What you are asked to do:
Once the pictures are removed, restate the listing word for word.

Task data:
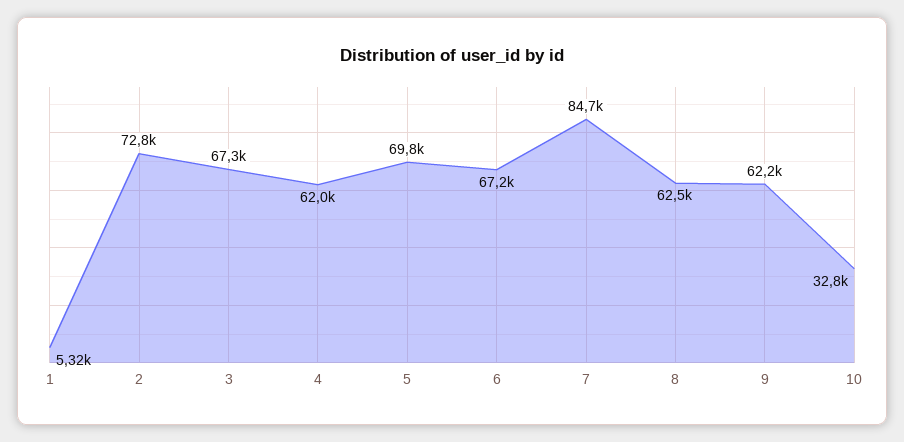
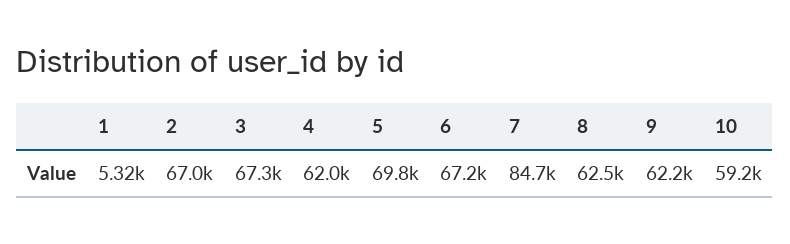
  {
    "1": 5320,
-   "2": 72800,
+   "2": 67000,
    "3": 67300,
    "4": 62000,
    "5": 69800,
    "6": 67200,
    "7": 84700,
    "8": 62500,
    "9": 62200,
-   "10": 32800
+   "10": 59200
  }

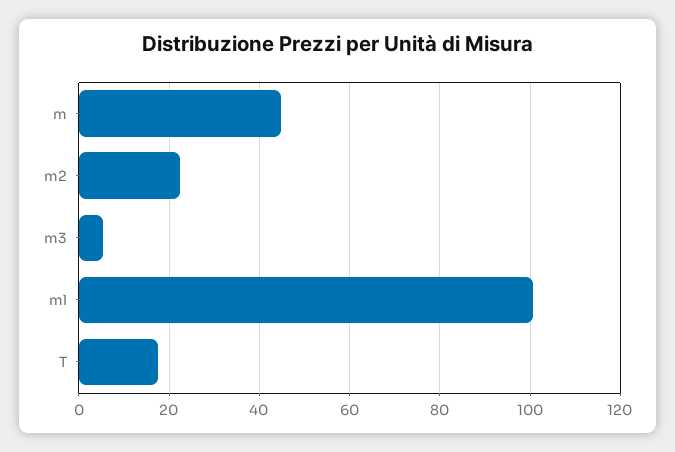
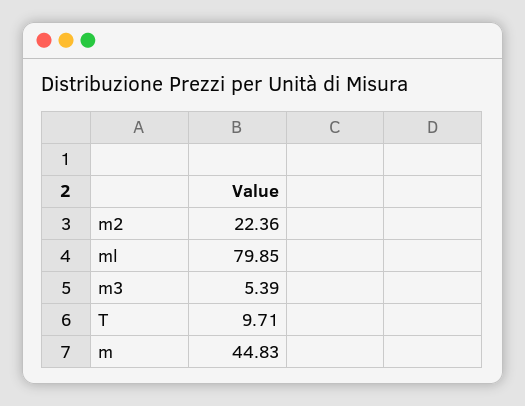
  {
    "m": 44.83,
    "m2": 22.36,
    "m3": 5.39,
-   "ml": 100,
+   "ml": 79.85,
-   "T": 18
+   "T": 9.71
  }

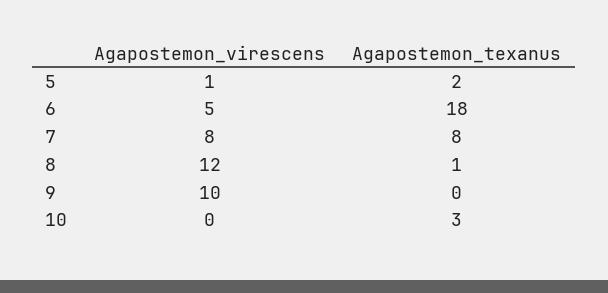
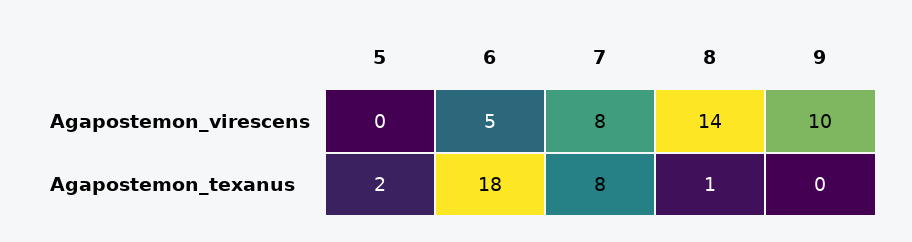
  {
    "Agapostemon_virescens": {
-     "5": 1,
+     "5": 0,
      "6": 5,
      "7": 8,
-     "8": 12,
+     "8": 14,
-     "9": 10,
+     "9": 10
-     "10": 0
    },
    "Agapostemon_texanus": {
      "5": 2,
      "6": 18,
      "7": 8,
      "8": 1,
-     "9": 0,
+     "9": 0
-     "10": 3
    }
  }

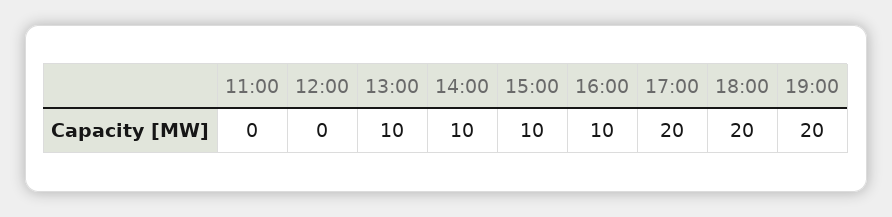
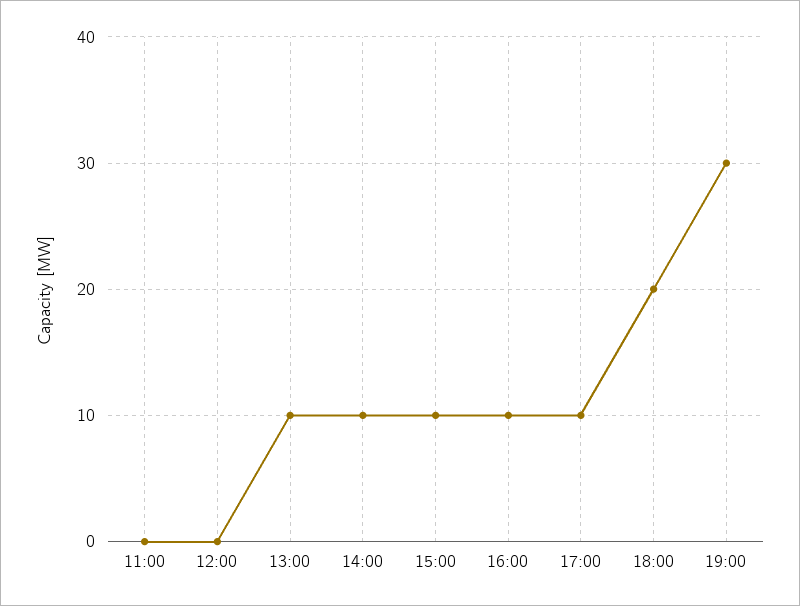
  {
    "11:00": 0,
    "12:00": 0,
    "13:00": 10,
    "14:00": 10,
    "15:00": 10,
    "16:00": 10,
-   "17:00": 20,
+   "17:00": 10,
    "18:00": 20,
-   "19:00": 20
+   "19:00": 30
  }

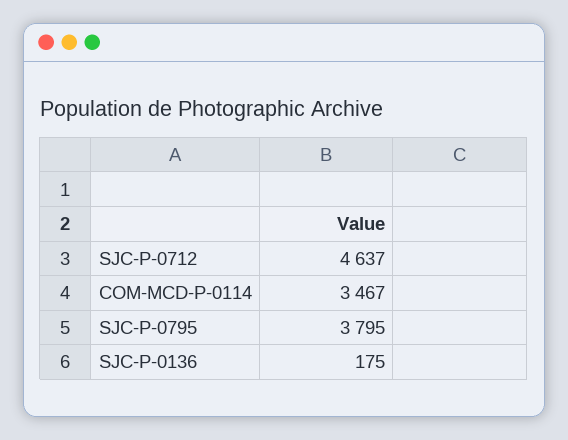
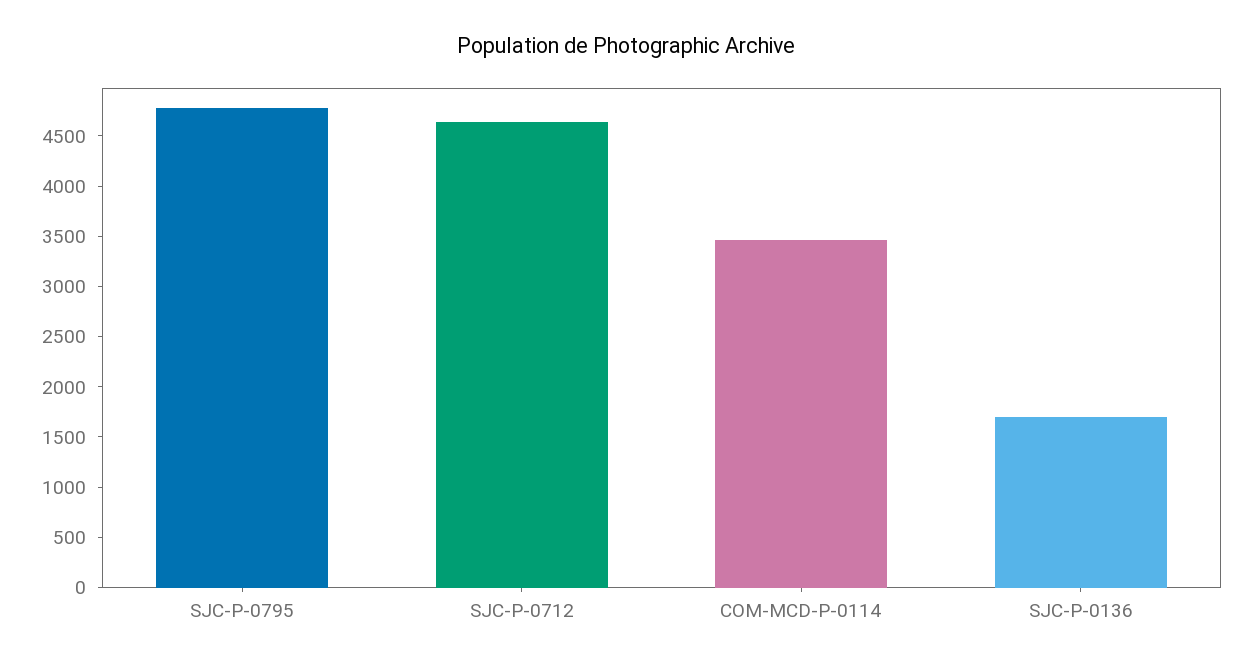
  {
    "SJC-P-0712": 4637,
    "COM-MCD-P-0114": 3467,
-   "SJC-P-0795": 3795,
+   "SJC-P-0795": 4800,
-   "SJC-P-0136": 175
+   "SJC-P-0136": 1700
  }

Exercise result:
  {
    "1": 5320,
-   "2": 72800,
+   "2": 67000,
    "3": 67300,
    "4": 62000,
    "5": 69800,
    "6": 67200,
    "7": 84700,
    "8": 62500,
    "9": 62200,
-   "10": 32800
+   "10": 59200
  }

  {
    "m": 44.83,
    "m2": 22.36,
    "m3": 5.39,
-   "ml": 100,
+   "ml": 79.85,
-   "T": 18
+   "T": 9.71
  }

  {
    "Agapostemon_virescens": {
-     "5": 1,
+     "5": 0,
      "6": 5,
      "7": 8,
-     "8": 12,
+     "8": 14,
-     "9": 10,
+     "9": 10
-     "10": 0
    },
    "Agapostemon_texanus": {
      "5": 2,
      "6": 18,
      "7": 8,
      "8": 1,
-     "9": 0,
+     "9": 0
-     "10": 3
    }
  }

  {
    "11:00": 0,
    "12:00": 0,
    "13:00": 10,
    "14:00": 10,
    "15:00": 10,
    "16:00": 10,
-   "17:00": 20,
+   "17:00": 10,
    "18:00": 20,
-   "19:00": 20
+   "19:00": 30
  }

  {
    "SJC-P-0712": 4637,
    "COM-MCD-P-0114": 3467,
-   "SJC-P-0795": 3795,
+   "SJC-P-0795": 4800,
-   "SJC-P-0136": 175
+   "SJC-P-0136": 1700
  }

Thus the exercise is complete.